Segment Start: RECORDS TO USE

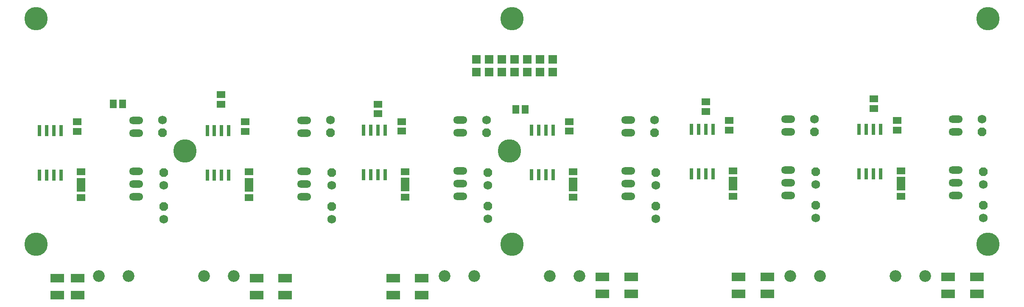
<source format=gbr>
G04 EasyPC Gerber Version 20.0.2 Build 4112 *
G04 #@! TF.Part,Single*
G04 #@! TF.FileFunction,Soldermask,Top *
%FSLAX35Y35*%
%MOIN*%
G04 #@! TA.AperFunction,ComponentPad*
%ADD18O,0.11000X0.05800*%
G04 #@! TA.AperFunction,WasherPad*
%ADD100R,0.03100X0.08600*%
G04 #@! TA.AperFunction,SMDPad*
%ADD22R,0.05718X0.06506*%
%ADD71R,0.06506X0.05718*%
G04 #@! TA.AperFunction,WasherPad*
%ADD17R,0.06600X0.06600*%
G04 #@! TA.AperFunction,ComponentPad*
%ADD20C,0.06800*%
%ADD19C,0.06900*%
G04 #@! TA.AperFunction,WasherPad*
%ADD108C,0.09261*%
%ADD14C,0.18317*%
G04 #@! TA.AperFunction,ComponentPad*
%AMT21*0 Octagon Pad at angle 0*4,1,8,-0.01408,-0.03400,0.01408,-0.03400,0.03400,-0.01408,0.03400,0.01408,0.01408,0.03400,-0.01408,0.03400,-0.03400,0.01408,-0.03400,-0.01408,-0.01408,-0.03400,0*%
%ADD21T21*%
%AMT70*0 Octagon Pad at angle 0*4,1,8,-0.01428,-0.03450,0.01428,-0.03450,0.03450,-0.01428,0.03450,0.01428,0.01428,0.03450,-0.01428,0.03450,-0.03450,0.01428,-0.03450,-0.01428,-0.01428,-0.03450,0*%
%ADD70T70*%
G04 #@! TA.AperFunction,SMDPad*
%ADD27R,0.10800X0.06900*%
X0Y0D02*
D02*
D14*
X20722Y48085D03*
Y225250D03*
X137750Y121313D03*
X392573Y121510D03*
X394738Y48085D03*
Y225250D03*
X768754Y48085D03*
Y225250D03*
D02*
D17*
X366844Y183518D03*
Y193518D03*
X376844Y183518D03*
Y193518D03*
X386844Y183518D03*
Y193518D03*
X396844Y183518D03*
Y193518D03*
X406844Y183518D03*
Y193518D03*
X416844Y183518D03*
Y193518D03*
X426844Y183518D03*
Y193518D03*
D02*
D18*
X99364Y85467D03*
Y95467D03*
Y105467D03*
Y135467D03*
Y145467D03*
X231254Y85467D03*
Y95467D03*
Y105467D03*
Y135467D03*
Y145467D03*
X354187Y85663D03*
Y95663D03*
Y105663D03*
Y135663D03*
Y145663D03*
X486077Y85663D03*
Y95663D03*
Y105663D03*
Y135663D03*
Y145663D03*
X611667Y86352D03*
Y96352D03*
Y106352D03*
Y136352D03*
Y146352D03*
X743557Y86352D03*
Y96352D03*
Y106352D03*
Y136352D03*
Y146352D03*
D02*
D19*
X120033Y145604D03*
X251923D03*
X374856Y145801D03*
X506746D03*
X632337Y146490D03*
X764226D03*
D02*
D70*
X120033Y135604D03*
X251923D03*
X374856Y135801D03*
X506746D03*
X632337Y136490D03*
X764226D03*
D02*
D71*
X53104Y136864D03*
Y144344D03*
X56057Y84699D03*
Y92179D03*
Y97494D03*
Y104974D03*
X166195Y158124D03*
Y165604D03*
X184994Y136864D03*
Y144344D03*
X187947Y84699D03*
Y92179D03*
Y97494D03*
Y104974D03*
X289325Y150644D03*
Y158124D03*
X307927Y137061D03*
Y144541D03*
X310880Y84896D03*
Y92376D03*
Y97691D03*
Y105171D03*
X439817Y137061D03*
Y144541D03*
X442770Y84896D03*
Y92376D03*
Y97691D03*
Y105171D03*
X546904Y152415D03*
Y159896D03*
X565407Y137750D03*
Y145230D03*
X568360Y85585D03*
Y93065D03*
Y98380D03*
Y105860D03*
X678990Y154778D03*
Y162258D03*
X697297Y137750D03*
Y145230D03*
X700250Y85585D03*
Y93065D03*
Y98380D03*
Y105860D03*
D02*
D20*
X121018Y67691D03*
Y94266D03*
X252907Y67691D03*
Y94266D03*
X375841Y67888D03*
Y94463D03*
X507730Y67888D03*
Y94463D03*
X633321Y68577D03*
Y95152D03*
X765211Y68577D03*
Y95152D03*
D02*
D21*
X121018Y77691D03*
Y104266D03*
X252907Y77691D03*
Y104266D03*
X375841Y77888D03*
Y104463D03*
X507730Y77888D03*
Y104463D03*
X633321Y78577D03*
Y105152D03*
X765211Y78577D03*
Y105152D03*
D02*
D22*
X81254Y158321D03*
X88734D03*
X397593Y154187D03*
X405073D03*
D02*
D27*
X37258Y7920D03*
Y21320D03*
X53498Y7920D03*
Y21320D03*
X194148Y7920D03*
Y21320D03*
X216490Y7920D03*
Y21320D03*
X301333Y7920D03*
Y21320D03*
X323675Y7920D03*
Y21320D03*
X465900Y8904D03*
Y22304D03*
X488537Y9101D03*
Y22501D03*
X572888Y8904D03*
Y22304D03*
X595526Y9101D03*
Y22501D03*
X737455Y8904D03*
Y22304D03*
X760093Y9101D03*
Y22501D03*
D02*
D100*
X23354Y102415D03*
Y137455D03*
X28977Y102415D03*
Y137455D03*
X34600Y102415D03*
Y137455D03*
X40294Y102415D03*
Y137455D03*
X155244Y102415D03*
Y137455D03*
X160867Y102415D03*
Y137455D03*
X166490Y102415D03*
Y137455D03*
X172183Y102415D03*
Y137455D03*
X278177Y102612D03*
Y137652D03*
X283800Y102612D03*
Y137652D03*
X289423Y102612D03*
Y137652D03*
X295117Y102612D03*
Y137652D03*
X410067Y102612D03*
Y137652D03*
X415690Y102612D03*
Y137652D03*
X421313Y102612D03*
Y137652D03*
X427006Y102612D03*
Y137652D03*
X535657Y103301D03*
Y138341D03*
X541280Y103301D03*
Y138341D03*
X546904Y103301D03*
Y138341D03*
X552597Y103301D03*
Y138341D03*
X667547Y103301D03*
Y138341D03*
X673170Y103301D03*
Y138341D03*
X678793Y103301D03*
Y138341D03*
X684487Y103301D03*
Y138341D03*
D02*
D108*
X69935Y22986D03*
X93557D03*
X152612D03*
X176234D03*
X341589D03*
X365211D03*
X424266D03*
X447888D03*
X613242D03*
X636864D03*
X695919D03*
D03*
X719541D03*
D03*
X0Y0D02*
M02*

</source>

Segment End: RECORDS TO USE

◆ WORK INSTRUCTION
Report every line containing the string "angle" in the material.

◆ RESULT BELOW
%AMT21*0 Octagon Pad at angle 0*4,1,8,-0.01408,-0.03400,0.01408,-0.03400,0.03400,-0.01408,0.03400,0.01408,0.01408,0.03400,-0.01408,0.03400,-0.03400,0.01408,-0.03400,-0.01408,-0.01408,-0.03400,0*%
%AMT70*0 Octagon Pad at angle 0*4,1,8,-0.01428,-0.03450,0.01428,-0.03450,0.03450,-0.01428,0.03450,0.01428,0.01428,0.03450,-0.01428,0.03450,-0.03450,0.01428,-0.03450,-0.01428,-0.01428,-0.03450,0*%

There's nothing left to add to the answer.